Colère et grève à l'imprimerie Loire Offset Titoulet (42)

© Cédric Mialon

À quelques jours de la fermeture de l'usine, les salariés très remontés demandent des comptes à la direction. Le président de Loire Offset Titoulet répond aux critiques.

Loire Offset Titoulet est bloquée depuis l'annonce de la liquidation judiciaire le vendredi 8 mars. Aucun dossier de reprise n'a été déposé, scellant le sort de l'imprimerie rotative et feuille située à Saint-Étienne dans la Loire. La majorité des salariés font le piquet devant l'imprimerie, les autres travaillent à minima dans une ambiance pesante. La grève continuera jusqu'à la fin, le mercredi 20 mars.
Les 133 employés bientôt licenciés réclament une prime supralégale de licenciement et sont très en colère contre la direction.

Les causes de la faillite de l'imprimerie Loire Offset Titoulet

"Des décisions en termes d'investissement ont été disproportionnées et n'ont pas été effectuées là où il fallait", déplore l'un d'eux.

Le président de Loire Offset Titoulet, Pierre Mougne, analyse et nuance : "La situation d'aujourd'hui est principalement due à un projet ambitieux d'investissement lancé il y a 10 ans lors de la fusion de l'imprimeur Loire Offset Plus et du façonnier Titoulet SBI. Il devait assurer l'avenir des deux entreprises. À cette époque, les dirigeants ont fait preuve d'optimisme - ce que l'on ne peut pas leur reprocher, car une entreprise qui n'investit pas est condamnée à disparaître.
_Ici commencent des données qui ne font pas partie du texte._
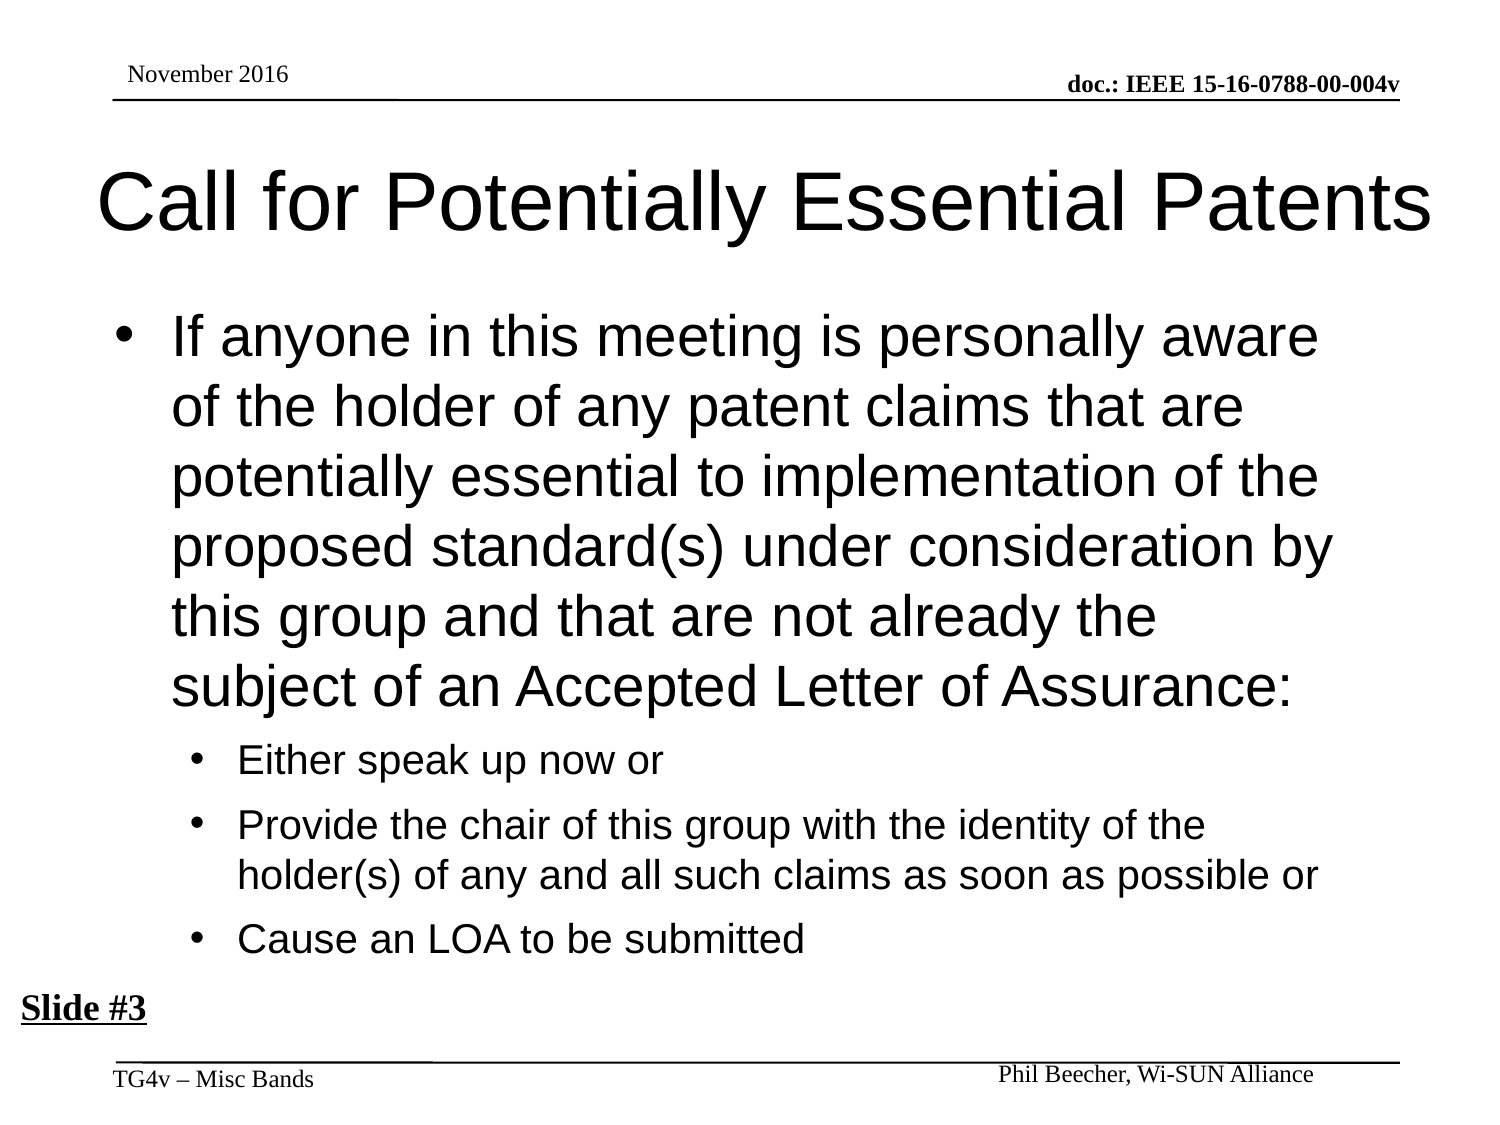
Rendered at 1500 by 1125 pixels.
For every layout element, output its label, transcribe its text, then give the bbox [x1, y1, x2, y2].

list If anyone in this meeting is personally aware of the holder of any patent claims that are potentially essential to implementation of the proposed standard(s) under consideration by this group and that are not already the subject of an Accepted Letter of Assurance: Either speak up now or Provide the chair of this group with the identity of the holder(s) of any and all such claims as soon as possible or Cause an LOA to be submitted [99, 290, 1374, 1024]
text_box Slide #3 [5, 976, 162, 1036]
title Call for Potentially Essential Patents [53, 103, 1479, 291]
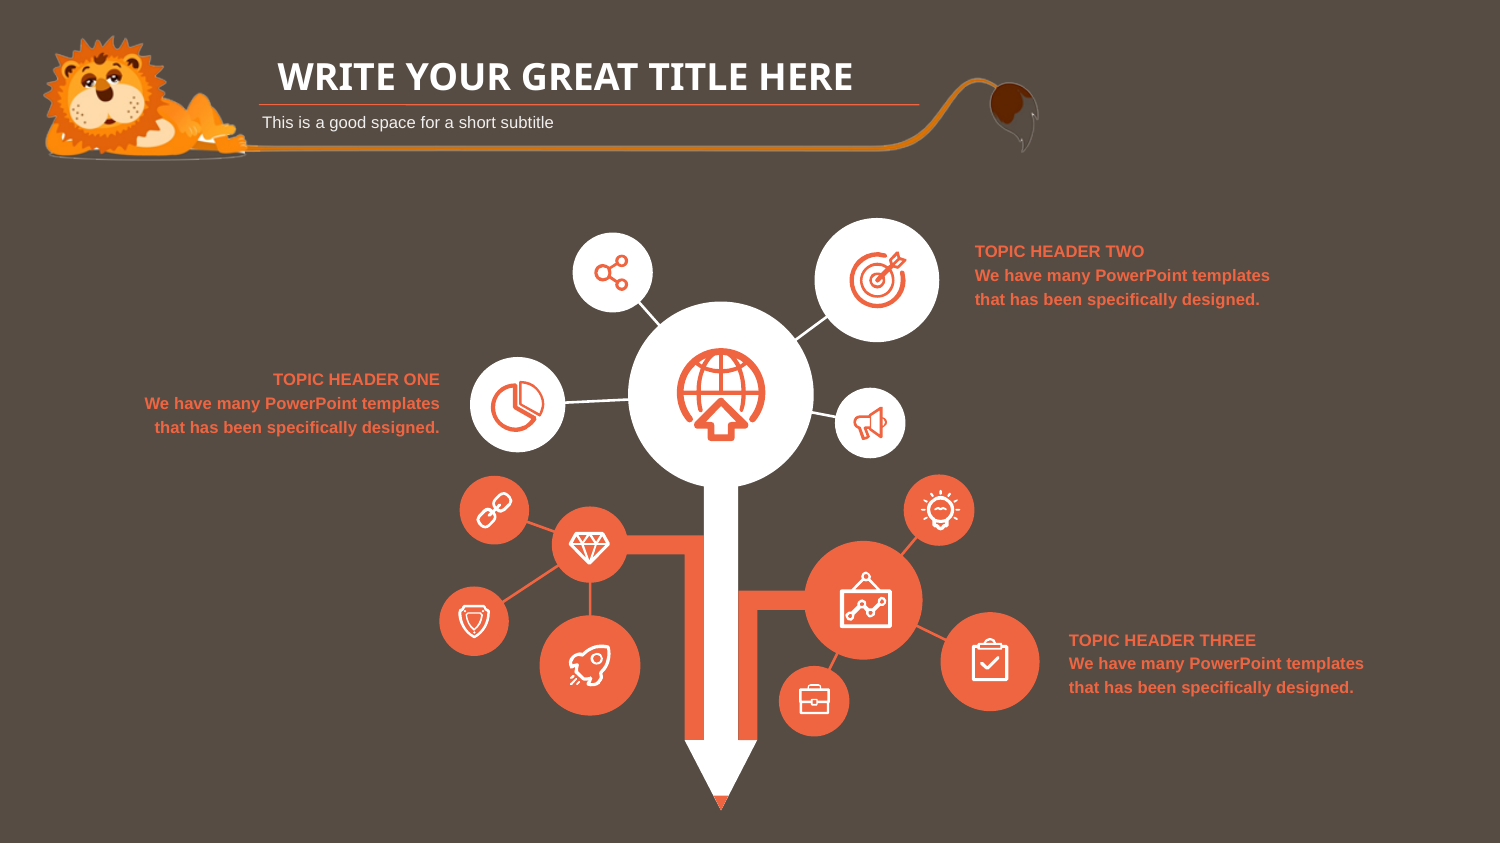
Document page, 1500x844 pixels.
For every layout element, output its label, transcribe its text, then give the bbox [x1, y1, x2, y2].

text_box [804, 540, 923, 660]
text_box [738, 590, 804, 741]
text_box [572, 232, 653, 313]
text_box [799, 684, 830, 715]
text_box [476, 492, 513, 529]
text_box TOPIC HEADER THREE We have many PowerPoint templates that has been specifically designed. [1068, 625, 1396, 698]
text_box [703, 487, 739, 740]
text_box [684, 740, 757, 795]
text_box [459, 475, 530, 545]
text_box [814, 217, 940, 343]
text_box [439, 586, 509, 656]
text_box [0, 0, 1257, 198]
text_box TOPIC HEADER TWO We have many PowerPoint templates that has been specifically designed. [974, 236, 1302, 309]
text_box [920, 489, 961, 531]
text_box [490, 380, 545, 432]
text_box [628, 301, 814, 488]
text_box [539, 615, 641, 716]
text_box [470, 356, 566, 453]
text_box [568, 531, 610, 565]
text_box [849, 252, 906, 309]
text_box [971, 637, 1009, 682]
text_box [903, 474, 975, 546]
text_box [778, 665, 850, 737]
text_box TOPIC HEADER ONE We have many PowerPoint templates that has been specifically designed. [113, 365, 441, 437]
text_box [859, 251, 907, 298]
text_box [458, 604, 490, 639]
text_box [568, 644, 611, 687]
text_box [551, 506, 629, 583]
text_box [694, 397, 749, 442]
text_box [839, 571, 892, 629]
text_box [713, 795, 729, 811]
text_box [853, 406, 888, 441]
text_box [594, 254, 629, 291]
text_box [940, 612, 1040, 712]
text_box [627, 535, 704, 740]
text_box [834, 387, 906, 459]
text_box [676, 348, 766, 423]
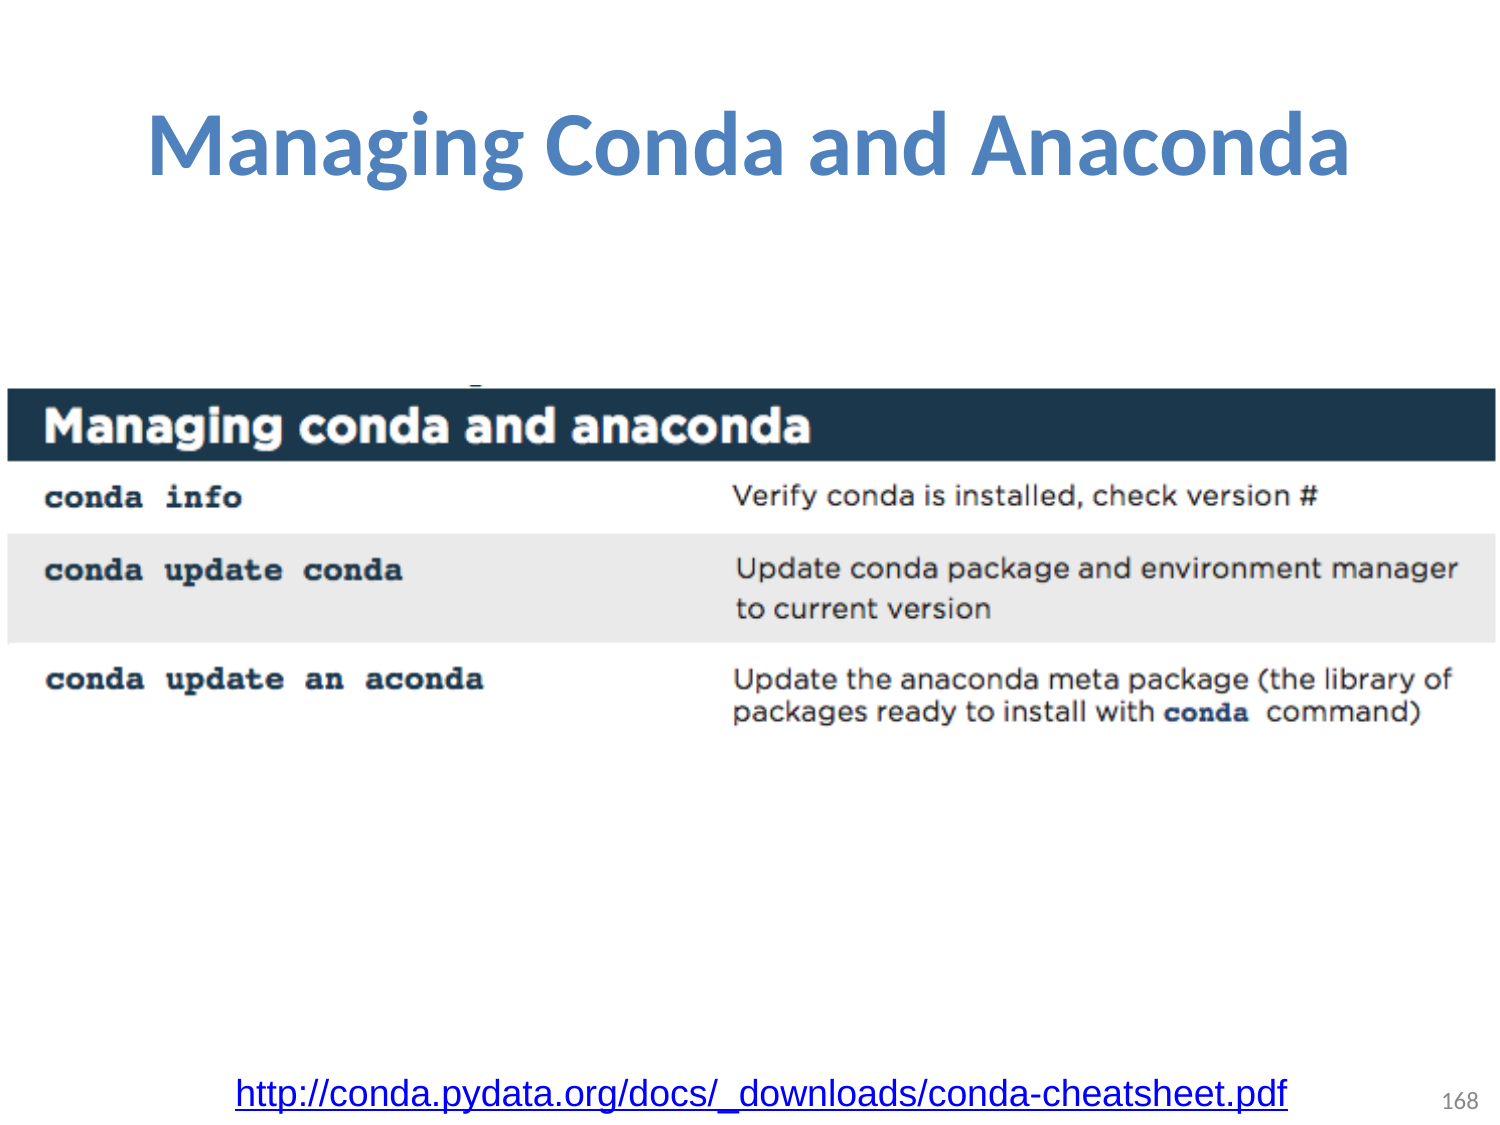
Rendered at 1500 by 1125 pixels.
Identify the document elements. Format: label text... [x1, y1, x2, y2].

title Managing Conda and Anaconda [75, 45, 1425, 233]
slide_number 168 [1144, 1069, 1495, 1125]
picture [0, 385, 1500, 736]
text_box http://conda.pydata.org/docs/_downloads/conda-cheatsheet.pdf [100, 1061, 1424, 1122]
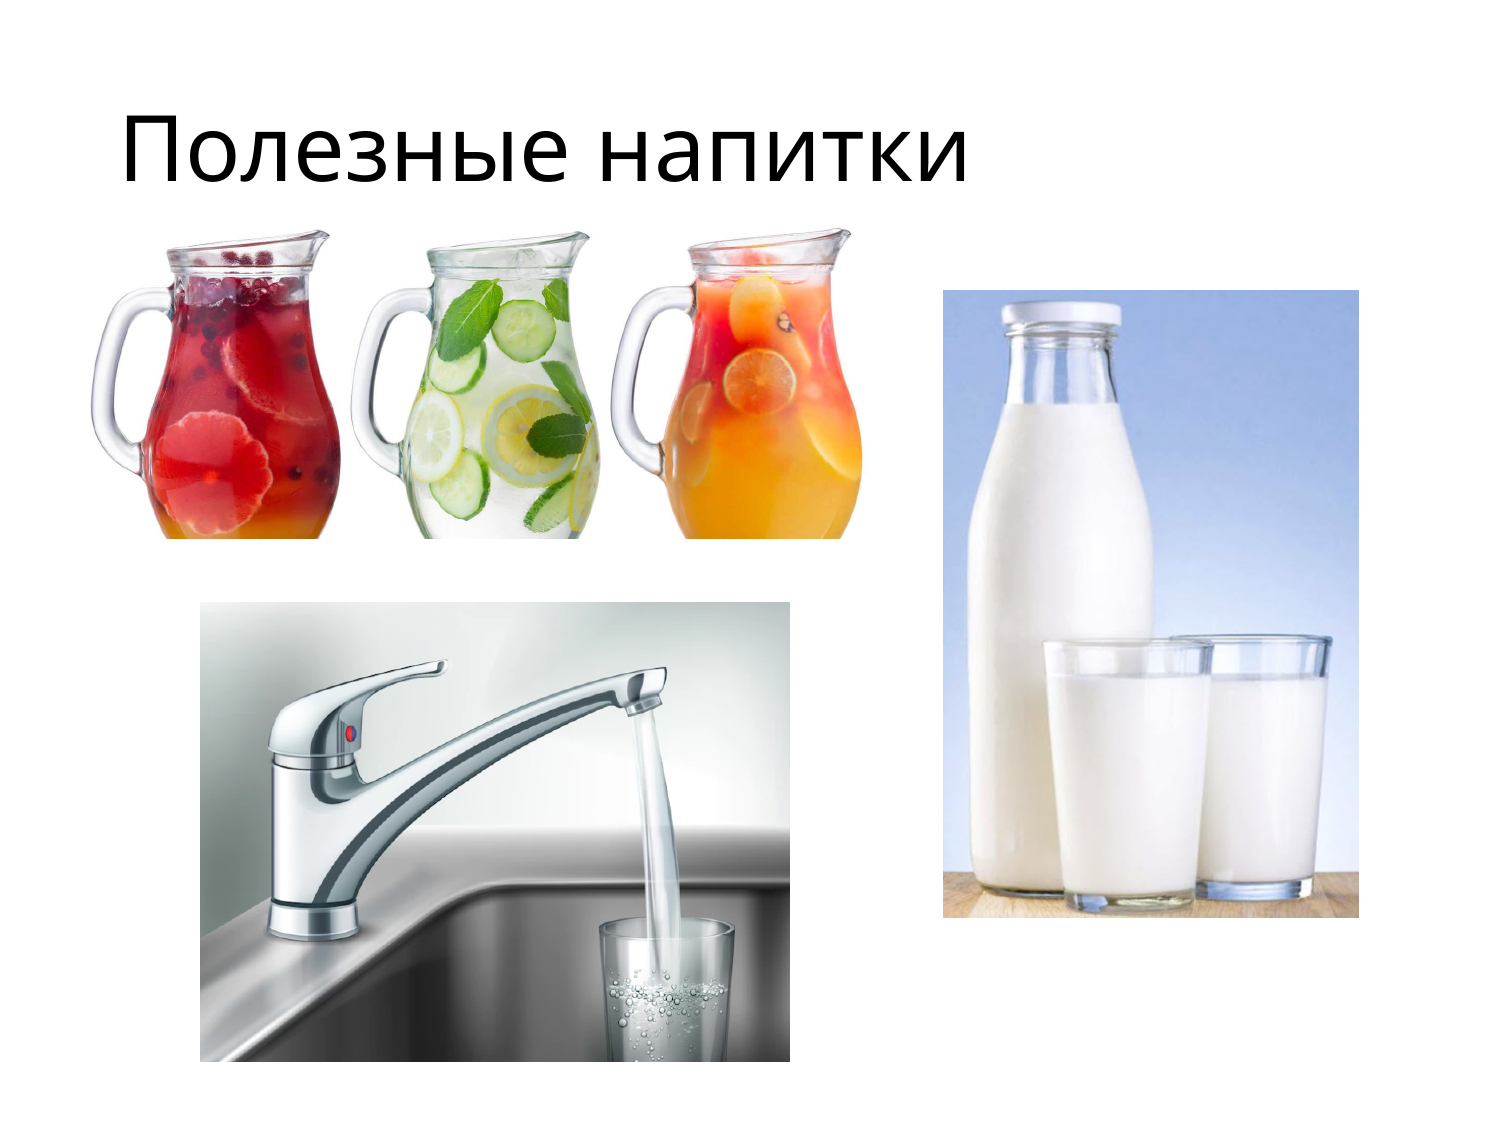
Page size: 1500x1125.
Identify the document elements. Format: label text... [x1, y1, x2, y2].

picture [88, 227, 890, 548]
title Полезные напитки [103, 42, 1397, 261]
picture [200, 602, 790, 1062]
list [939, 287, 1364, 918]
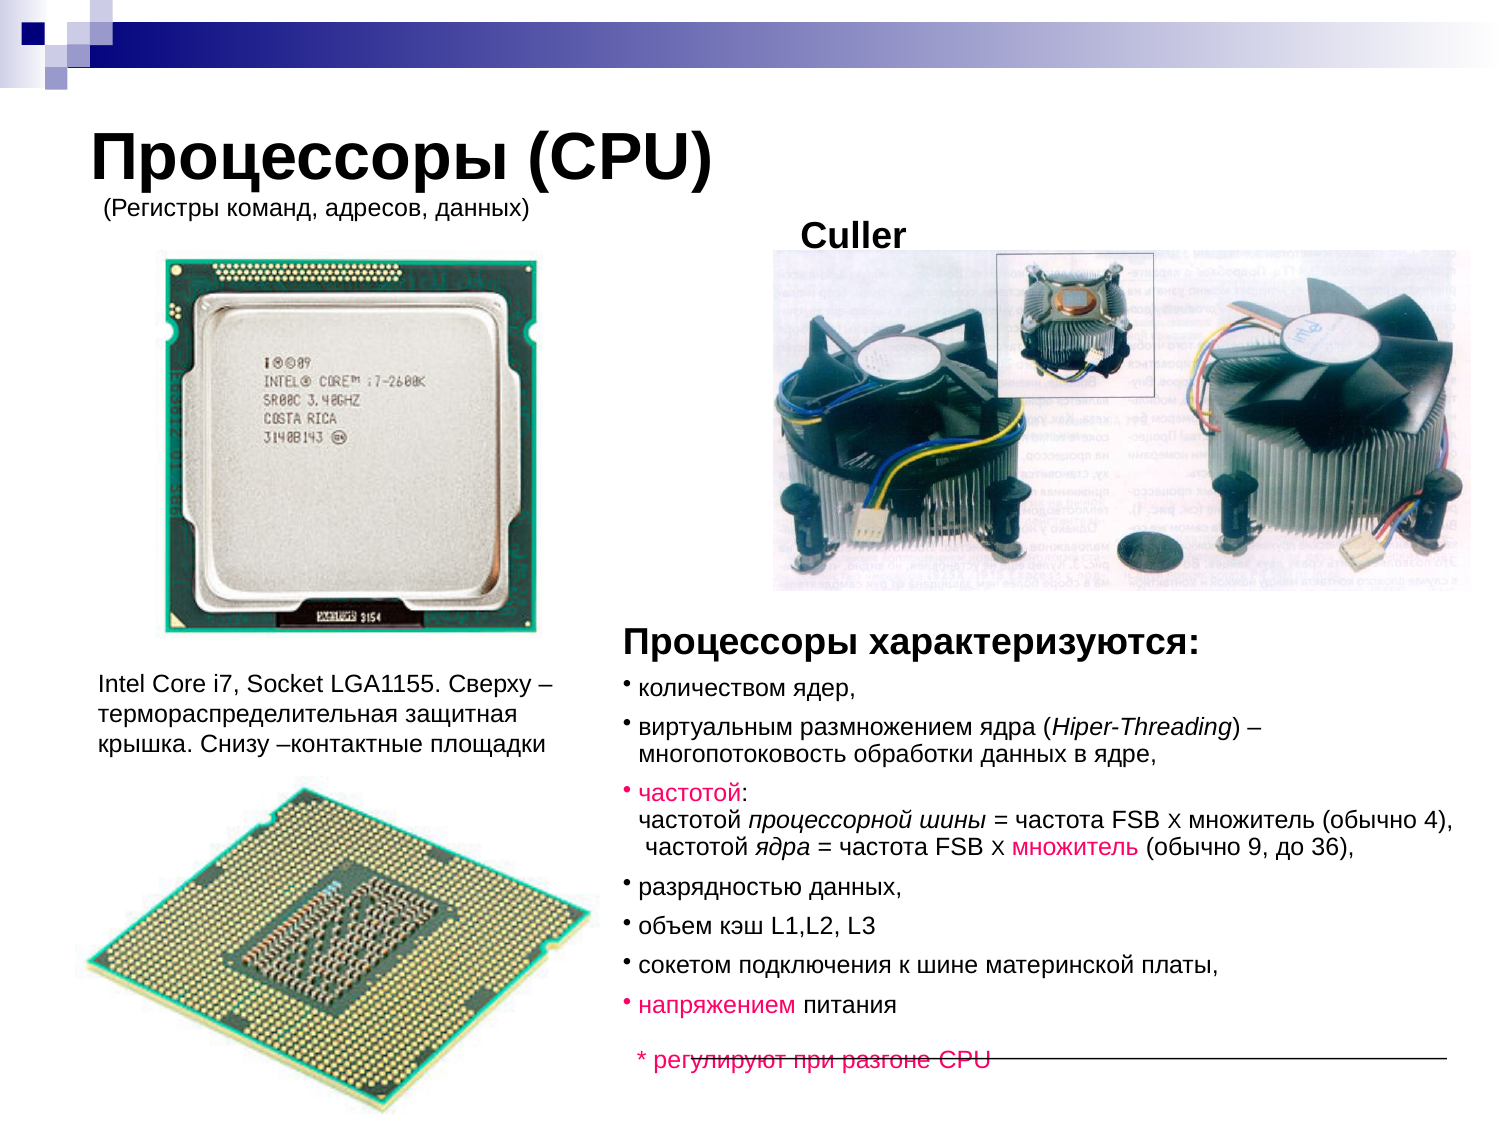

Le projet comptait sur une montée en charge de l'activité. Cela n'a pas eu lieu, car le marché est absolument médiocre. Les volumes d'impression diminuent d'année en année en France au bénéfice de nos confrères européens en particulier frontaliers et des pays de l'Est. Aujourd'hui, dans le contexte ce projet ne se ferait pas."

Un besoin important d'apport extérieur de chiffre d'affaires

En prenant en comptant les crédits baux en cours, l'entreprise cumule aujourd'hui 20 millions d'euros de déficit.
D'ailleurs, Pierre Mougne, qui était plutôt confiant en janvier lors de la mise en redressement judiciaire (lire Loire Offset Titoulet à la recherche d'un repreneur), nous confie : "J'ai été extrêmement étonné, abasourdi même, qu'il n'y ait pas de dossier de reprise. Plusieurs groupes avaient montré leurs intérêts pour Loire Offset Titoulet et avaient les moyens de reprendre l'entreprise. Mais cette reprise doit s'accompagner d'un apport de chiffre d'affaires extérieur important (de 5 à 10 millions) pour équilibrer l'exploitation et personne aujourd'hui n'est capable de les apporter."

Les salariés ont également beaucoup de griefs contre les actionnaires de l'imprimerie s'estimant "arnaqués" par les salaires faramineux des actionnaires Titoulet. Pierre Mougne balaye ces rumeurs : "Les salaires ne sont pas du tout de cette ordre : il ne peut pas y avoir de salaires de footballeur ou de présentateur télé dans une PME qui perd de l'argent. Les salaires en France ont toujours fait fantasmer…"

Peu d'espoir...

Et concernant l'indemnité supralégale, le président se montre peu optimiste : "Je ne sais pas si le liquidateur judiciaire a les moyens d'accéder à la demande des salariés. Mais je ne connais pas de cas où ces indemnités aient été obtenues dans une entreprise indépendante qui n'appartient pas à un groupe qui peut les payer."

Jusqu'au 20 mars, il peut encore avoir un repreneur, mais ni la direction ni les salariés n'y croient.
"C'est plus facile de reprendre une entreprise dans sa phase de continuation d'activité qu'en liquidation judiciaire", remarque le président.